----- Article

Have you experimented this? IIRC that was the main feedback from the
last version way back. Have you measured the affect of this? It makes
sense to me that it is beneficial, but probably would be worth to
measure it.

> An advantage of this method of using the CQ pool is that changes in the ULP
> driver are minimal (around 14 altered lines of code).
> 
> The patch set convert nvme-rdma and nvmet-rdma to use the new API.
> 
> Test setup:
> Intel(R) Xeon(R) Platinum 8176M CPU @ 2.10GHz servers.
> Running NVMeoF 4KB read IOs over ConnectX-5EX across Spectrum switch.
> TX-depth = 32. Number of cores refers to the initiator side. Four disks are
> accessed from each core.

What does this mean? 4 namepsaces? How does that matter?

> In the current case we have four CQs per core and
> in the shared case we have a single CQ per core.

This makes me think that the host connected to 4 controllers...

> Until 14 cores there is no
> significant change in performance and the number of interrupts per second
> is less than a million in the current case.

This is interesting, what changes between different cores? I'm assuming
that a single core with 4 CQs vs. 1 CQ would have shown the difference
no?

----------
----- Dataset

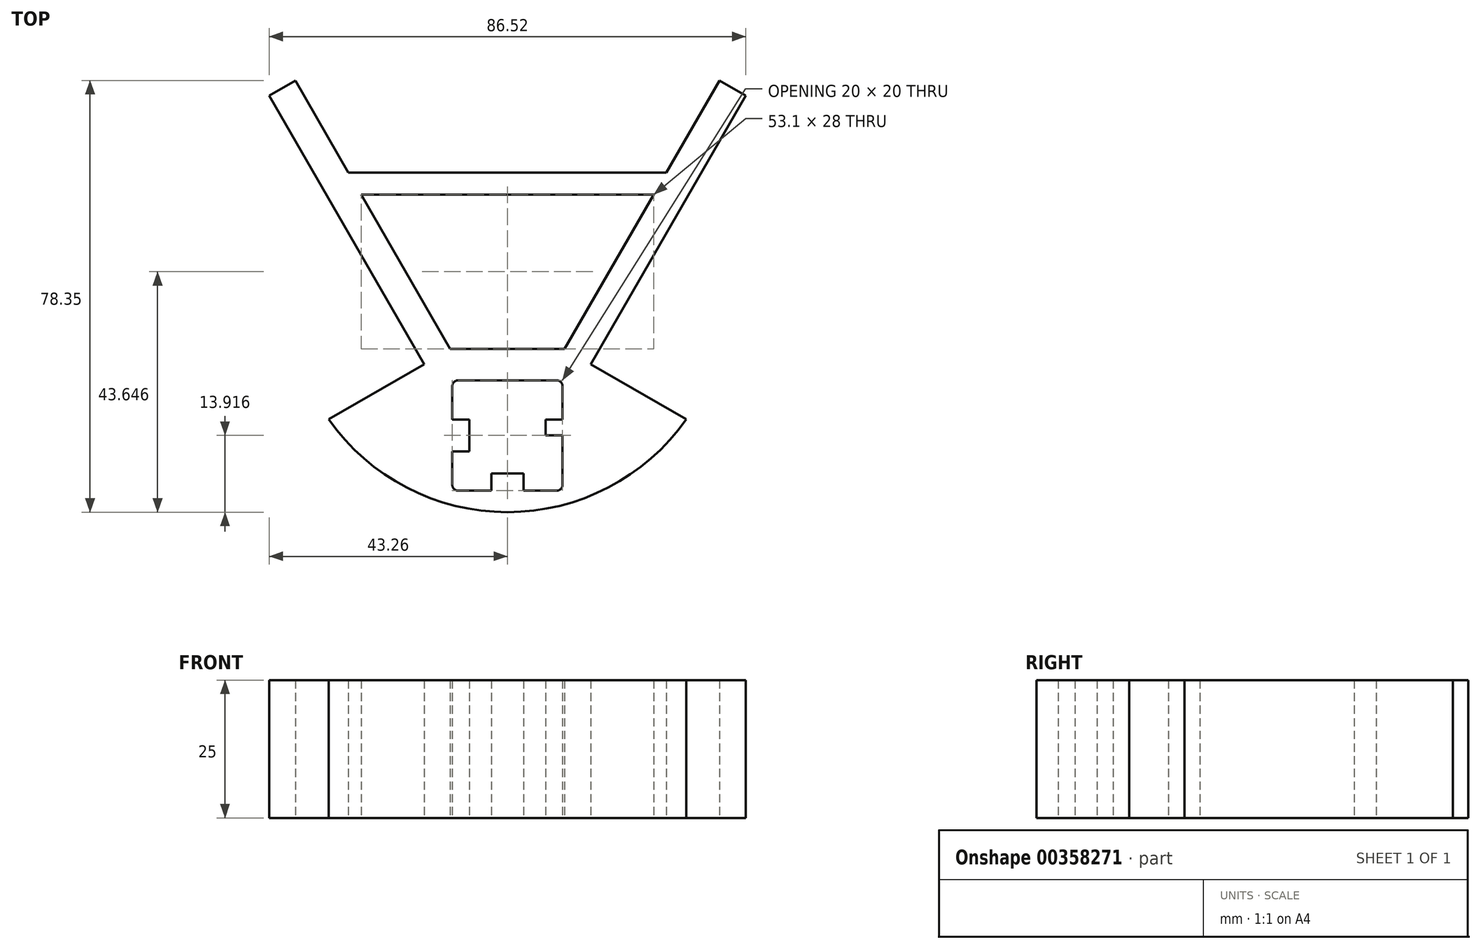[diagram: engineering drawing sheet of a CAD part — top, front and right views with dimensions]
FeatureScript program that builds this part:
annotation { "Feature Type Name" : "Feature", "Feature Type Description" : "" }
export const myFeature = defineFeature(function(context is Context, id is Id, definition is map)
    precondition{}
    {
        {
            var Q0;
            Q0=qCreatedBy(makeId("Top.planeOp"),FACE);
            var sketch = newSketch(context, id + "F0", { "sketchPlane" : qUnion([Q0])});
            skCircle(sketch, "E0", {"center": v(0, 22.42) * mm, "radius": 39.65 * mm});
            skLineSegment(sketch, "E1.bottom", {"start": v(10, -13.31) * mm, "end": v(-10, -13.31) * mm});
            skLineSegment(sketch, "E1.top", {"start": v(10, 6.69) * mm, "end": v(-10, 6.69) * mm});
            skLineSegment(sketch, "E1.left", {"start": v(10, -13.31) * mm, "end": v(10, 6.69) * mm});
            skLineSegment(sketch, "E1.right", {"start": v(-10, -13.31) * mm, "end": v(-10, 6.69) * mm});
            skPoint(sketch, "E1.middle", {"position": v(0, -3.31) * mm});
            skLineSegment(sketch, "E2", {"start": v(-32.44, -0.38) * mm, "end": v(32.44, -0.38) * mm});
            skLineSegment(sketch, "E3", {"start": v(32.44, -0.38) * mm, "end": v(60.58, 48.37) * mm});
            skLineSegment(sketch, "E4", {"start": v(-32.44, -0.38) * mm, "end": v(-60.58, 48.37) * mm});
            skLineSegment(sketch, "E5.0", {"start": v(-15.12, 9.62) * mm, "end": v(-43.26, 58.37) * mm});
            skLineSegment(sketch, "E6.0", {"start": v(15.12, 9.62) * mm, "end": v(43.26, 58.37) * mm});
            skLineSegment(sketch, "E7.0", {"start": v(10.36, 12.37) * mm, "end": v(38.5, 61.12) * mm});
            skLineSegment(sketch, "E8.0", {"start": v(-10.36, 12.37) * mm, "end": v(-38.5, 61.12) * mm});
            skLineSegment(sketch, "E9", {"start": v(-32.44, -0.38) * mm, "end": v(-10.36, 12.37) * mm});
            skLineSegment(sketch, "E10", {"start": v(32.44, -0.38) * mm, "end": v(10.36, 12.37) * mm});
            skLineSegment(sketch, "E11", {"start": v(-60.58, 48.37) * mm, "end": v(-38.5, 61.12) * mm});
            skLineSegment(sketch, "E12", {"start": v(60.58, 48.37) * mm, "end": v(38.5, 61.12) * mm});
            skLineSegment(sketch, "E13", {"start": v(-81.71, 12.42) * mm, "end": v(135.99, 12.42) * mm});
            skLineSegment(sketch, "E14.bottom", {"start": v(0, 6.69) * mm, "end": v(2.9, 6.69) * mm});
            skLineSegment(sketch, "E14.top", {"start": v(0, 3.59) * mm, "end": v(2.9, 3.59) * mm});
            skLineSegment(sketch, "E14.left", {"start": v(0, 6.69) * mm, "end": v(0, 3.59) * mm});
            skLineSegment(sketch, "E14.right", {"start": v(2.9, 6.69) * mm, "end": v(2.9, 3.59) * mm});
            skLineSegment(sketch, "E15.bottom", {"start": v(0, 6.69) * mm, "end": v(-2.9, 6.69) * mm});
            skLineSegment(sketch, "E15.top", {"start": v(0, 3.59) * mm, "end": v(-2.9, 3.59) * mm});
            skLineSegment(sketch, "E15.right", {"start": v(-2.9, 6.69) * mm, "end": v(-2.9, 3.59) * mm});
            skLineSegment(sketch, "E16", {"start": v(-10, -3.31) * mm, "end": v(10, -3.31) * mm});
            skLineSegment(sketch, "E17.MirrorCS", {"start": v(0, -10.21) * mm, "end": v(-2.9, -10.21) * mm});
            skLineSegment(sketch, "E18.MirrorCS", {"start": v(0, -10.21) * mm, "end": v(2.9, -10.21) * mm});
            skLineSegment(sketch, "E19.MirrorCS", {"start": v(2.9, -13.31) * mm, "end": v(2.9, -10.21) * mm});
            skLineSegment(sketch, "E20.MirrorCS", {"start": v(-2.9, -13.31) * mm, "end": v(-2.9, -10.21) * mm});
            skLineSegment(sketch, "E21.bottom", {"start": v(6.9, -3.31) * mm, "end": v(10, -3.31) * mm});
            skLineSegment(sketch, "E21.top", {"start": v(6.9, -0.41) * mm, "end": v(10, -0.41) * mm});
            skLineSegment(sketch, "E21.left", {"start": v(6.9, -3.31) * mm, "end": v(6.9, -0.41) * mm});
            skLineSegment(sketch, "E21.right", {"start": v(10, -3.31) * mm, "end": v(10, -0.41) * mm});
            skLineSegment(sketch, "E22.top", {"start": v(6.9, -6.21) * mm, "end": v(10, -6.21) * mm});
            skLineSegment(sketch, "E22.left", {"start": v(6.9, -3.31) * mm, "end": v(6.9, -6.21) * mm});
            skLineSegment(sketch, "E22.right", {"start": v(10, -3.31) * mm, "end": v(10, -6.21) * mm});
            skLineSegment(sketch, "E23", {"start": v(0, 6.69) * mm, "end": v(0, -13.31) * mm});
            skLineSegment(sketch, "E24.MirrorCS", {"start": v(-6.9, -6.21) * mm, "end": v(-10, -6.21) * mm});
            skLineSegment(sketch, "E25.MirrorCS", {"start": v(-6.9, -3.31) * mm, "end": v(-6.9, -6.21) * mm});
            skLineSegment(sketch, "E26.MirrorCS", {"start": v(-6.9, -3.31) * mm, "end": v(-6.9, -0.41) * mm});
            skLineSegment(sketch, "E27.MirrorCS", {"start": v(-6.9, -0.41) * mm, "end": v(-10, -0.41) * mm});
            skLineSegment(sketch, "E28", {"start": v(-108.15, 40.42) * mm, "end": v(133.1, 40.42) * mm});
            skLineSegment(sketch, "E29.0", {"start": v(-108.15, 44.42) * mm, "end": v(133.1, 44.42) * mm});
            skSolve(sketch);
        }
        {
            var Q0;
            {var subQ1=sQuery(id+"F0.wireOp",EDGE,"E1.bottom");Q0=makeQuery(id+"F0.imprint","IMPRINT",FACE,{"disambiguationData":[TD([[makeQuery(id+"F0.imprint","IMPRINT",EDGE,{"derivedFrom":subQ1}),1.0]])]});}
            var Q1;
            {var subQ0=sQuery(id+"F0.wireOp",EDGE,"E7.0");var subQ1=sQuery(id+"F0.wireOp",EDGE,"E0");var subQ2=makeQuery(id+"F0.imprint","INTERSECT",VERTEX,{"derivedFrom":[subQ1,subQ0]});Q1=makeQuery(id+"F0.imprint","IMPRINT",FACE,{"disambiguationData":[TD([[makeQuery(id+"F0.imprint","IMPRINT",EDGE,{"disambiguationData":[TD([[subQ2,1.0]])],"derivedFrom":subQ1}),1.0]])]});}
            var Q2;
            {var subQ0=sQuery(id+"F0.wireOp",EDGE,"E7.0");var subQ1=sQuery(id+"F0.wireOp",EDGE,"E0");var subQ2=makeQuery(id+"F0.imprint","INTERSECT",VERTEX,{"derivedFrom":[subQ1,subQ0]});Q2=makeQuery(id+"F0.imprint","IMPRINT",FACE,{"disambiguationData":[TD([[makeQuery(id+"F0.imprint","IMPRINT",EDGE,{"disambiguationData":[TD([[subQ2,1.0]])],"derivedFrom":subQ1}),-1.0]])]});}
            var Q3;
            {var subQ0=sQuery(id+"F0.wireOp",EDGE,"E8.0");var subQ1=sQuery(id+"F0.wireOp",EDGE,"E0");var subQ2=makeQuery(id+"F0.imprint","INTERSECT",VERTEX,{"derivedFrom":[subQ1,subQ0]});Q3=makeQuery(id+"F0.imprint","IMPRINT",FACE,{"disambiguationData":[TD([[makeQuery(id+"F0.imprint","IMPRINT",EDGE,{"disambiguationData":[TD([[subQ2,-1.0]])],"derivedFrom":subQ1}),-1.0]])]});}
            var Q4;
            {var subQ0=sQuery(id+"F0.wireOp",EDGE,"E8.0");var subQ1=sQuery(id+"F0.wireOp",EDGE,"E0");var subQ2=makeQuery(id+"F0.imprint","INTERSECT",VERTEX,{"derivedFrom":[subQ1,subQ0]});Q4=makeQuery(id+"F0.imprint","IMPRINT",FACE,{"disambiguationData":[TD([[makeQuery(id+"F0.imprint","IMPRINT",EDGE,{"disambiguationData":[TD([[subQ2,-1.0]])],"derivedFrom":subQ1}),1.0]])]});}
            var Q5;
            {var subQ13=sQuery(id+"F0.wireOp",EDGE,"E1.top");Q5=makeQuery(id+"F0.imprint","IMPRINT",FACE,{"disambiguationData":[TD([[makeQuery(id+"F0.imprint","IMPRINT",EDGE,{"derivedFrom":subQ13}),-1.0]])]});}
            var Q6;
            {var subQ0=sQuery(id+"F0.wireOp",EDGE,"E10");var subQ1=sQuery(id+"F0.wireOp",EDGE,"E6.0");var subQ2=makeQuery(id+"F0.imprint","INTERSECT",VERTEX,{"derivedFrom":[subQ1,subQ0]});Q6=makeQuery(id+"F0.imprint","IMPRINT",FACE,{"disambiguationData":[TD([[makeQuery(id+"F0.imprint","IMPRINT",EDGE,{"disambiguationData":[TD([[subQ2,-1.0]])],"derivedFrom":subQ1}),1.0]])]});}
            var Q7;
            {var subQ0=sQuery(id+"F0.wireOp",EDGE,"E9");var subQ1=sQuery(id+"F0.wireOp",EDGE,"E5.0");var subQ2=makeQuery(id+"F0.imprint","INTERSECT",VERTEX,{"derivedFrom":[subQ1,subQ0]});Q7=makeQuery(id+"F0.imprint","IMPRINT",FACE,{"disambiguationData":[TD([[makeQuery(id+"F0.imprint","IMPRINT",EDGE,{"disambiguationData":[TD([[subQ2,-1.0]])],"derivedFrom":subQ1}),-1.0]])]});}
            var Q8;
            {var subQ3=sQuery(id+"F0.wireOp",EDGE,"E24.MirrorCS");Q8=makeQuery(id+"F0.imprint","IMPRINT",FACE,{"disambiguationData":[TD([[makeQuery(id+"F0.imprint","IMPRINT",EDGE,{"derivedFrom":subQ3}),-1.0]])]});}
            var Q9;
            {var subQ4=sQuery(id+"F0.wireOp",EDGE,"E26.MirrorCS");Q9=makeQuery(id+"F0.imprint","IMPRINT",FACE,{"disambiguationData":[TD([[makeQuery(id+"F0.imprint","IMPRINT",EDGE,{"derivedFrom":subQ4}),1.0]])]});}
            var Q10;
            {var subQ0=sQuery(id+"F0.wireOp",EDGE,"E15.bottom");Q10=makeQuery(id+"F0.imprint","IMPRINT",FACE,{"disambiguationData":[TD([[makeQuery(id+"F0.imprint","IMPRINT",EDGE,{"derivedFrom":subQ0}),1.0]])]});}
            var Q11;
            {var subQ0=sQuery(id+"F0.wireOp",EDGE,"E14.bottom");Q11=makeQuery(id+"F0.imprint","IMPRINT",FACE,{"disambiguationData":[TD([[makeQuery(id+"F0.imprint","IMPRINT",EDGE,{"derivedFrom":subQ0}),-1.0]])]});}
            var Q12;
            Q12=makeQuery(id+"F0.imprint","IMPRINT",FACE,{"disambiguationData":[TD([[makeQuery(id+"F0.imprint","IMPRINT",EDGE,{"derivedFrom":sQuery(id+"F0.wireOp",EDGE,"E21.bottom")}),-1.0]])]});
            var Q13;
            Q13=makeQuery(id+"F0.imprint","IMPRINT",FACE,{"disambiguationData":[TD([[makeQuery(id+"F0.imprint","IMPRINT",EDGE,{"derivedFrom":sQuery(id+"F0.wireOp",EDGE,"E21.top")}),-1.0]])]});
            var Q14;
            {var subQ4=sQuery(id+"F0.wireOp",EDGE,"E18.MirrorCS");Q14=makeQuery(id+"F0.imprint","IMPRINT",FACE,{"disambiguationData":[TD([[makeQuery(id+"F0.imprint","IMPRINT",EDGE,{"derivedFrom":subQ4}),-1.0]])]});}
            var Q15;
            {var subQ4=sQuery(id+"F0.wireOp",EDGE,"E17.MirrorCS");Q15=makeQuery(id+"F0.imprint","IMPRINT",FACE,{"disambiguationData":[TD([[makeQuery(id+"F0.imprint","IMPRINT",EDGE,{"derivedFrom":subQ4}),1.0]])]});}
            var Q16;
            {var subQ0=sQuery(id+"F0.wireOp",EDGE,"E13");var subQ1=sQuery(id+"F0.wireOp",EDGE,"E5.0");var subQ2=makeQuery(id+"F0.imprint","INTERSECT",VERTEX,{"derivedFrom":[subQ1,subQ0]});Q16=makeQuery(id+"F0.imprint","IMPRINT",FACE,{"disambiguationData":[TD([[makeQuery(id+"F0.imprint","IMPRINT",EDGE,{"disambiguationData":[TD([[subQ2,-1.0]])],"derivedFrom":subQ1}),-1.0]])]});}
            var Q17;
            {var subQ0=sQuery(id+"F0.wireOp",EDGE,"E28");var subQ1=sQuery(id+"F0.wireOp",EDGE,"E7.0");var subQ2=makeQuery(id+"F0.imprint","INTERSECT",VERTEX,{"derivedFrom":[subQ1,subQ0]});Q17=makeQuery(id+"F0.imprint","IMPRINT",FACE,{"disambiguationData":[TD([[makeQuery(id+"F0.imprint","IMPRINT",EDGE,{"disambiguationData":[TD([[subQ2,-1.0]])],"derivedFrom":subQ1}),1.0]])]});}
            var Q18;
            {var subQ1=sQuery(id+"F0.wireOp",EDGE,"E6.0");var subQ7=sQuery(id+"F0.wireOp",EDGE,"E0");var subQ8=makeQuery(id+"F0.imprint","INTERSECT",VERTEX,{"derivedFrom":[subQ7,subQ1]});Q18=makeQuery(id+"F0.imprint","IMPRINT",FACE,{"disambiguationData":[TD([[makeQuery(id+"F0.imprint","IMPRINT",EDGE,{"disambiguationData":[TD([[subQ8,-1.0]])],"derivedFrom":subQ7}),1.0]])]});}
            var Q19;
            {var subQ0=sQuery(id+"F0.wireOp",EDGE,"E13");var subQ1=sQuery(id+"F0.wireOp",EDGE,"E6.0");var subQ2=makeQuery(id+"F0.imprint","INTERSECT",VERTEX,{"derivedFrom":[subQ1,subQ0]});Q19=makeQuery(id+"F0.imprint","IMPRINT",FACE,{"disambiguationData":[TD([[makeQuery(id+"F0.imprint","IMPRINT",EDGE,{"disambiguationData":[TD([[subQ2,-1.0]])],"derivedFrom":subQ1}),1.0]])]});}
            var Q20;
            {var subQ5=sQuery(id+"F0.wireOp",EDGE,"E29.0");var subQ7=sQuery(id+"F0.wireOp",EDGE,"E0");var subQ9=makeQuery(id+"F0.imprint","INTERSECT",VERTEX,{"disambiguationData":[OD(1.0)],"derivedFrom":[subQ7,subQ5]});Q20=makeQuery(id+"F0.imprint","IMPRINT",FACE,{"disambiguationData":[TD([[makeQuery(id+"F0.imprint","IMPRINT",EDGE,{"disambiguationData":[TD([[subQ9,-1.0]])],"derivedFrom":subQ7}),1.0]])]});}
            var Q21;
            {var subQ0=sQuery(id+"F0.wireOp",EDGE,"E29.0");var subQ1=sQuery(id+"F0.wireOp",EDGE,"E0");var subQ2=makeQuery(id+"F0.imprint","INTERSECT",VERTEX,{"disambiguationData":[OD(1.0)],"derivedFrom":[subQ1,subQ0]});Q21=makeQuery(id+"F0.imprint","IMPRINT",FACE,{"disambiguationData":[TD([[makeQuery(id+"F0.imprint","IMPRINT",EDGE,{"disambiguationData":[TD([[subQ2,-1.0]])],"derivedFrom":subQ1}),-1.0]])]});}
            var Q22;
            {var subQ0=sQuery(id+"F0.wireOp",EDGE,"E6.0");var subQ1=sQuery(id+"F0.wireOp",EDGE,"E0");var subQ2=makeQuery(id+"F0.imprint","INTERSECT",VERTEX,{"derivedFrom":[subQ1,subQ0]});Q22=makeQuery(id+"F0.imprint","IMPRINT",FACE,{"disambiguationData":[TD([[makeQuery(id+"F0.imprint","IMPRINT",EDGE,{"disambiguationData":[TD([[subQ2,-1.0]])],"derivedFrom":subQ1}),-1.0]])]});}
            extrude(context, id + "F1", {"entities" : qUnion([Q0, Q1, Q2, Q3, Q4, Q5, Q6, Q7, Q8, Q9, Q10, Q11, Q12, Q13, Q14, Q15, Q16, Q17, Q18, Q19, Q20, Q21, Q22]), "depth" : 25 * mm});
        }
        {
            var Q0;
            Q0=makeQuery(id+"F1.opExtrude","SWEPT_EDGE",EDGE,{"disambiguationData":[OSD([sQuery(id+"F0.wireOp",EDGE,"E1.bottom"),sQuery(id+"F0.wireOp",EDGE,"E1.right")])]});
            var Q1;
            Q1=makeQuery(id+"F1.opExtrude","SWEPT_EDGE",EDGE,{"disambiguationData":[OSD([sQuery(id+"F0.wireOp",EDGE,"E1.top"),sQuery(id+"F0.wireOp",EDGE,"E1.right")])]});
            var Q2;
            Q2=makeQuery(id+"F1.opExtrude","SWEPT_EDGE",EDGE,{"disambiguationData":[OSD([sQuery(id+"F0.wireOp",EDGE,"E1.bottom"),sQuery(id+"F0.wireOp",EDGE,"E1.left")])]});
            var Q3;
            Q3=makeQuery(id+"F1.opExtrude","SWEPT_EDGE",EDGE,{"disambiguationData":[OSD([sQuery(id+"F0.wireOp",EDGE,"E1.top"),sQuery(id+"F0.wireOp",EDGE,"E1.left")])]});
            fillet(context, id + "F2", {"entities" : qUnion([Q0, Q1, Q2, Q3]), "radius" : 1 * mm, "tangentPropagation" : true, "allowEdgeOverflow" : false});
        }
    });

----------

__What is being asked__
Retype the entire mailing-list reply on shared CQ pools for nvme-rdma, keeping every line as it appears.

__Result of this exercise__
Have you experimented this? IIRC that was the main feedback from the
last version way back. Have you measured the affect of this? It makes
sense to me that it is beneficial, but probably would be worth to
measure it.

> An advantage of this method of using the CQ pool is that changes in the ULP
> driver are minimal (around 14 altered lines of code).
> 
> The patch set convert nvme-rdma and nvmet-rdma to use the new API.
> 
> Test setup:
> Intel(R) Xeon(R) Platinum 8176M CPU @ 2.10GHz servers.
> Running NVMeoF 4KB read IOs over ConnectX-5EX across Spectrum switch.
> TX-depth = 32. Number of cores refers to the initiator side. Four disks are
> accessed from each core.

What does this mean? 4 namepsaces? How does that matter?

> In the current case we have four CQs per core and
> in the shared case we have a single CQ per core.

This makes me think that the host connected to 4 controllers...

> Until 14 cores there is no
> significant change in performance and the number of interrupts per second
> is less than a million in the current case.

This is interesting, what changes between different cores? I'm assuming
that a single core with 4 CQs vs. 1 CQ would have shown the difference
no?